→ **Your goal**: Every entry, start to finish, should be printed verbatim without pictures.
**** Data ****
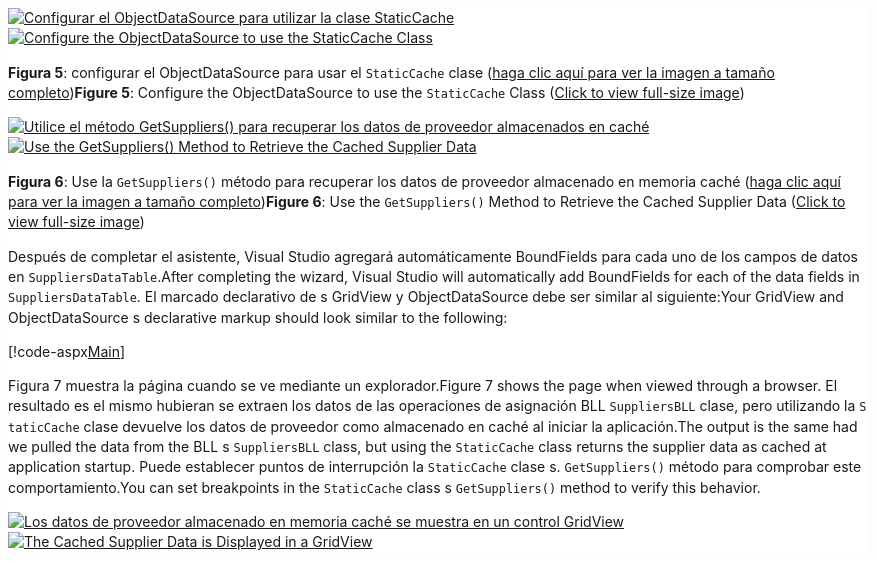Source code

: 
<span data-ttu-id="eb6b8-231">[![Configurar el ObjectDataSource para utilizar la clase StaticCache](caching-data-at-application-startup-vb/_static/image10.png)](caching-data-at-application-startup-vb/_static/image9.png)</span><span class="sxs-lookup"><span data-stu-id="eb6b8-231">[![Configure the ObjectDataSource to use the StaticCache Class](caching-data-at-application-startup-vb/_static/image10.png)](caching-data-at-application-startup-vb/_static/image9.png)</span></span>

<span data-ttu-id="eb6b8-232">**Figura 5**: configurar el ObjectDataSource para usar el `StaticCache` clase ([haga clic aquí para ver la imagen a tamaño completo](caching-data-at-application-startup-vb/_static/image11.png))</span><span class="sxs-lookup"><span data-stu-id="eb6b8-232">**Figure 5**: Configure the ObjectDataSource to use the `StaticCache` Class ([Click to view full-size image](caching-data-at-application-startup-vb/_static/image11.png))</span></span>


<span data-ttu-id="eb6b8-233">[![Utilice el método GetSuppliers() para recuperar los datos de proveedor almacenados en caché](caching-data-at-application-startup-vb/_static/image13.png)](caching-data-at-application-startup-vb/_static/image12.png)</span><span class="sxs-lookup"><span data-stu-id="eb6b8-233">[![Use the GetSuppliers() Method to Retrieve the Cached Supplier Data](caching-data-at-application-startup-vb/_static/image13.png)](caching-data-at-application-startup-vb/_static/image12.png)</span></span>

<span data-ttu-id="eb6b8-234">**Figura 6**: Use la `GetSuppliers()` método para recuperar los datos de proveedor almacenado en memoria caché ([haga clic aquí para ver la imagen a tamaño completo](caching-data-at-application-startup-vb/_static/image14.png))</span><span class="sxs-lookup"><span data-stu-id="eb6b8-234">**Figure 6**: Use the `GetSuppliers()` Method to Retrieve the Cached Supplier Data ([Click to view full-size image](caching-data-at-application-startup-vb/_static/image14.png))</span></span>


<span data-ttu-id="eb6b8-235">Después de completar el asistente, Visual Studio agregará automáticamente BoundFields para cada uno de los campos de datos en `SuppliersDataTable`.</span><span class="sxs-lookup"><span data-stu-id="eb6b8-235">After completing the wizard, Visual Studio will automatically add BoundFields for each of the data fields in `SuppliersDataTable`.</span></span> <span data-ttu-id="eb6b8-236">El marcado declarativo de s GridView y ObjectDataSource debe ser similar al siguiente:</span><span class="sxs-lookup"><span data-stu-id="eb6b8-236">Your GridView and ObjectDataSource s declarative markup should look similar to the following:</span></span>


[!code-aspx[Main](caching-data-at-application-startup-vb/samples/sample7.aspx)]

<span data-ttu-id="eb6b8-237">Figura 7 muestra la página cuando se ve mediante un explorador.</span><span class="sxs-lookup"><span data-stu-id="eb6b8-237">Figure 7 shows the page when viewed through a browser.</span></span> <span data-ttu-id="eb6b8-238">El resultado es el mismo hubieran se extraen los datos de las operaciones de asignación BLL `SuppliersBLL` clase, pero utilizando la `StaticCache` clase devuelve los datos de proveedor como almacenado en caché al iniciar la aplicación.</span><span class="sxs-lookup"><span data-stu-id="eb6b8-238">The output is the same had we pulled the data from the BLL s `SuppliersBLL` class, but using the `StaticCache` class returns the supplier data as cached at application startup.</span></span> <span data-ttu-id="eb6b8-239">Puede establecer puntos de interrupción la `StaticCache` clase s. `GetSuppliers()` método para comprobar este comportamiento.</span><span class="sxs-lookup"><span data-stu-id="eb6b8-239">You can set breakpoints in the `StaticCache` class s `GetSuppliers()` method to verify this behavior.</span></span>


<span data-ttu-id="eb6b8-240">[![Los datos de proveedor almacenado en memoria caché se muestra en un control GridView](caching-data-at-application-startup-vb/_static/image16.png)](caching-data-at-application-startup-vb/_static/image15.png)</span><span class="sxs-lookup"><span data-stu-id="eb6b8-240">[![The Cached Supplier Data is Displayed in a GridView](caching-data-at-application-startup-vb/_static/image16.png)](caching-data-at-application-startup-vb/_static/image15.png)</span></span>
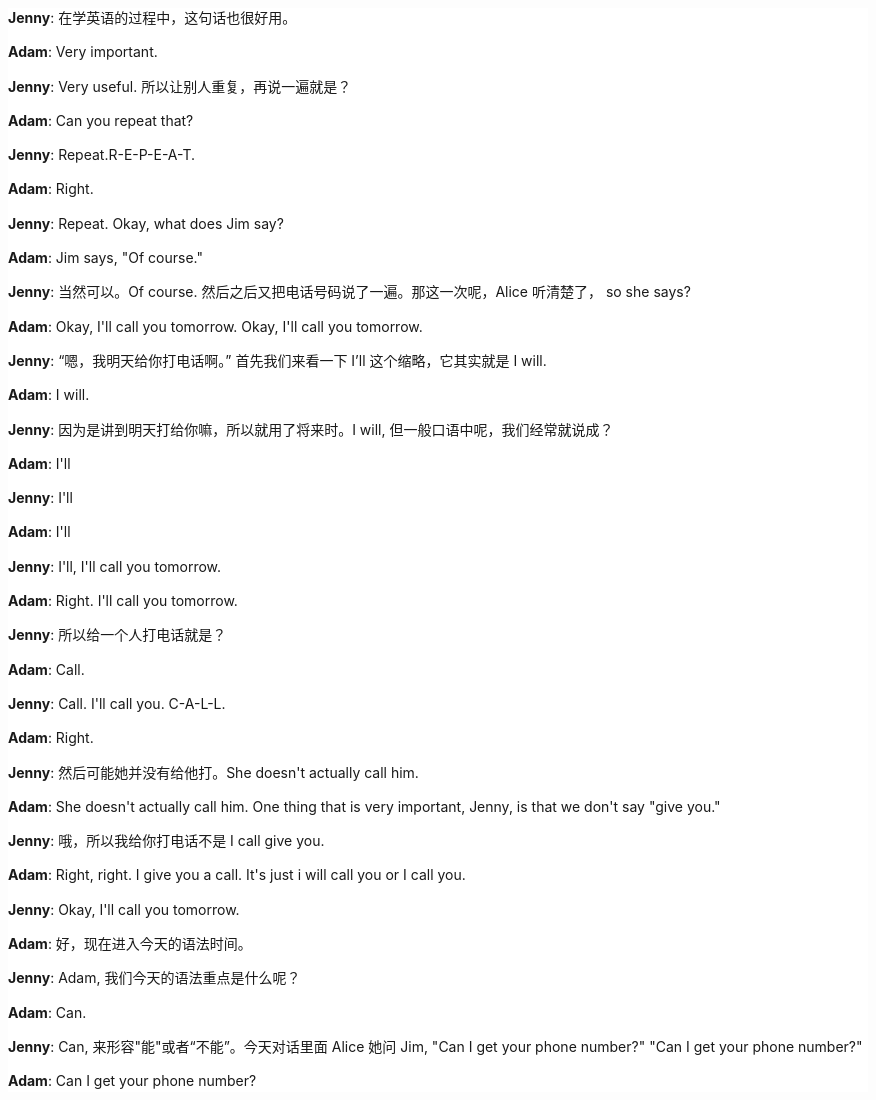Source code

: **Jenny**: 在学英语的过程中，这句话也很好用。 

**Adam**: Very important.

**Jenny**: Very useful. 所以让别人重复，再说一遍就是？

**Adam**: Can you repeat that?

**Jenny**: Repeat.R-E-P-E-A-T.

**Adam**: Right.

**Jenny**: Repeat. Okay, what does Jim say?

**Adam**: Jim says, "Of course."

**Jenny**: 当然可以。Of course. 然后之后又把电话号码说了一遍。那这一次呢，Alice 听清楚了， so she says?

**Adam**: Okay, I'll call you tomorrow. Okay, I'll call you tomorrow.

**Jenny**: “嗯，我明天给你打电话啊。” 首先我们来看一下 I’ll 这个缩略，它其实就是 I will.

**Adam**: I will.

**Jenny**: 因为是讲到明天打给你嘛，所以就用了将来时。I will, 但一般口语中呢，我们经常就说成？

**Adam**: I'll

**Jenny**: I'll

**Adam**: I'll

**Jenny**: I'll, I'll call you tomorrow.

**Adam**: Right. I'll call you tomorrow.

**Jenny**: 所以给一个人打电话就是？

**Adam**: Call.

**Jenny**: Call. I'll call you. C-A-L-L.

**Adam**: Right.

**Jenny**: 然后可能她并没有给他打。She doesn't actually call him.

**Adam**: She doesn't actually call him. One thing that is very important, Jenny, is that we don't say "give you."

**Jenny**: 哦，所以我给你打电话不是 I call give you.

**Adam**: Right, right. I give you a call. It's just i will call you or I call you.

**Jenny**: Okay, I'll call you tomorrow.

**Adam**: 好，现在进入今天的语法时间。

**Jenny**: Adam, 我们今天的语法重点是什么呢？

**Adam**: Can.

**Jenny**: Can, 来形容"能"或者“不能”。今天对话里面 Alice 她问 Jim, "Can I get your phone number?" "Can I get your phone number?"

**Adam**: Can I get your phone number?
****
→ **Solution to this task**:
Source code

: 
<span data-ttu-id="eb6b8-231">[![Configurar el ObjectDataSource para utilizar la clase StaticCache](caching-data-at-application-startup-vb/_static/image10.png)](caching-data-at-application-startup-vb/_static/image9.png)</span><span class="sxs-lookup"><span data-stu-id="eb6b8-231">[![Configure the ObjectDataSource to use the StaticCache Class](caching-data-at-application-startup-vb/_static/image10.png)](caching-data-at-application-startup-vb/_static/image9.png)</span></span>

<span data-ttu-id="eb6b8-232">**Figura 5**: configurar el ObjectDataSource para usar el `StaticCache` clase ([haga clic aquí para ver la imagen a tamaño completo](caching-data-at-application-startup-vb/_static/image11.png))</span><span class="sxs-lookup"><span data-stu-id="eb6b8-232">**Figure 5**: Configure the ObjectDataSource to use the `StaticCache` Class ([Click to view full-size image](caching-data-at-application-startup-vb/_static/image11.png))</span></span>


<span data-ttu-id="eb6b8-233">[![Utilice el método GetSuppliers() para recuperar los datos de proveedor almacenados en caché](caching-data-at-application-startup-vb/_static/image13.png)](caching-data-at-application-startup-vb/_static/image12.png)</span><span class="sxs-lookup"><span data-stu-id="eb6b8-233">[![Use the GetSuppliers() Method to Retrieve the Cached Supplier Data](caching-data-at-application-startup-vb/_static/image13.png)](caching-data-at-application-startup-vb/_static/image12.png)</span></span>

<span data-ttu-id="eb6b8-234">**Figura 6**: Use la `GetSuppliers()` método para recuperar los datos de proveedor almacenado en memoria caché ([haga clic aquí para ver la imagen a tamaño completo](caching-data-at-application-startup-vb/_static/image14.png))</span><span class="sxs-lookup"><span data-stu-id="eb6b8-234">**Figure 6**: Use the `GetSuppliers()` Method to Retrieve the Cached Supplier Data ([Click to view full-size image](caching-data-at-application-startup-vb/_static/image14.png))</span></span>


<span data-ttu-id="eb6b8-235">Después de completar el asistente, Visual Studio agregará automáticamente BoundFields para cada uno de los campos de datos en `SuppliersDataTable`.</span><span class="sxs-lookup"><span data-stu-id="eb6b8-235">After completing the wizard, Visual Studio will automatically add BoundFields for each of the data fields in `SuppliersDataTable`.</span></span> <span data-ttu-id="eb6b8-236">El marcado declarativo de s GridView y ObjectDataSource debe ser similar al siguiente:</span><span class="sxs-lookup"><span data-stu-id="eb6b8-236">Your GridView and ObjectDataSource s declarative markup should look similar to the following:</span></span>


[!code-aspx[Main](caching-data-at-application-startup-vb/samples/sample7.aspx)]

<span data-ttu-id="eb6b8-237">Figura 7 muestra la página cuando se ve mediante un explorador.</span><span class="sxs-lookup"><span data-stu-id="eb6b8-237">Figure 7 shows the page when viewed through a browser.</span></span> <span data-ttu-id="eb6b8-238">El resultado es el mismo hubieran se extraen los datos de las operaciones de asignación BLL `SuppliersBLL` clase, pero utilizando la `StaticCache` clase devuelve los datos de proveedor como almacenado en caché al iniciar la aplicación.</span><span class="sxs-lookup"><span data-stu-id="eb6b8-238">The output is the same had we pulled the data from the BLL s `SuppliersBLL` class, but using the `StaticCache` class returns the supplier data as cached at application startup.</span></span> <span data-ttu-id="eb6b8-239">Puede establecer puntos de interrupción la `StaticCache` clase s. `GetSuppliers()` método para comprobar este comportamiento.</span><span class="sxs-lookup"><span data-stu-id="eb6b8-239">You can set breakpoints in the `StaticCache` class s `GetSuppliers()` method to verify this behavior.</span></span>


<span data-ttu-id="eb6b8-240">[![Los datos de proveedor almacenado en memoria caché se muestra en un control GridView](caching-data-at-application-startup-vb/_static/image16.png)](caching-data-at-application-startup-vb/_static/image15.png)</span><span class="sxs-lookup"><span data-stu-id="eb6b8-240">[![The Cached Supplier Data is Displayed in a GridView](caching-data-at-application-startup-vb/_static/image16.png)](caching-data-at-application-startup-vb/_static/image15.png)</span></span>
Source code

: **Jenny**: 在学英语的过程中，这句话也很好用。 

**Adam**: Very important.

**Jenny**: Very useful. 所以让别人重复，再说一遍就是？

**Adam**: Can you repeat that?

**Jenny**: Repeat.R-E-P-E-A-T.

**Adam**: Right.

**Jenny**: Repeat. Okay, what does Jim say?

**Adam**: Jim says, "Of course."

**Jenny**: 当然可以。Of course. 然后之后又把电话号码说了一遍。那这一次呢，Alice 听清楚了， so she says?

**Adam**: Okay, I'll call you tomorrow. Okay, I'll call you tomorrow.

**Jenny**: “嗯，我明天给你打电话啊。” 首先我们来看一下 I’ll 这个缩略，它其实就是 I will.

**Adam**: I will.

**Jenny**: 因为是讲到明天打给你嘛，所以就用了将来时。I will, 但一般口语中呢，我们经常就说成？

**Adam**: I'll

**Jenny**: I'll

**Adam**: I'll

**Jenny**: I'll, I'll call you tomorrow.

**Adam**: Right. I'll call you tomorrow.

**Jenny**: 所以给一个人打电话就是？

**Adam**: Call.

**Jenny**: Call. I'll call you. C-A-L-L.

**Adam**: Right.

**Jenny**: 然后可能她并没有给他打。She doesn't actually call him.

**Adam**: She doesn't actually call him. One thing that is very important, Jenny, is that we don't say "give you."

**Jenny**: 哦，所以我给你打电话不是 I call give you.

**Adam**: Right, right. I give you a call. It's just i will call you or I call you.

**Jenny**: Okay, I'll call you tomorrow.

**Adam**: 好，现在进入今天的语法时间。

**Jenny**: Adam, 我们今天的语法重点是什么呢？

**Adam**: Can.

**Jenny**: Can, 来形容"能"或者“不能”。今天对话里面 Alice 她问 Jim, "Can I get your phone number?" "Can I get your phone number?"

**Adam**: Can I get your phone number?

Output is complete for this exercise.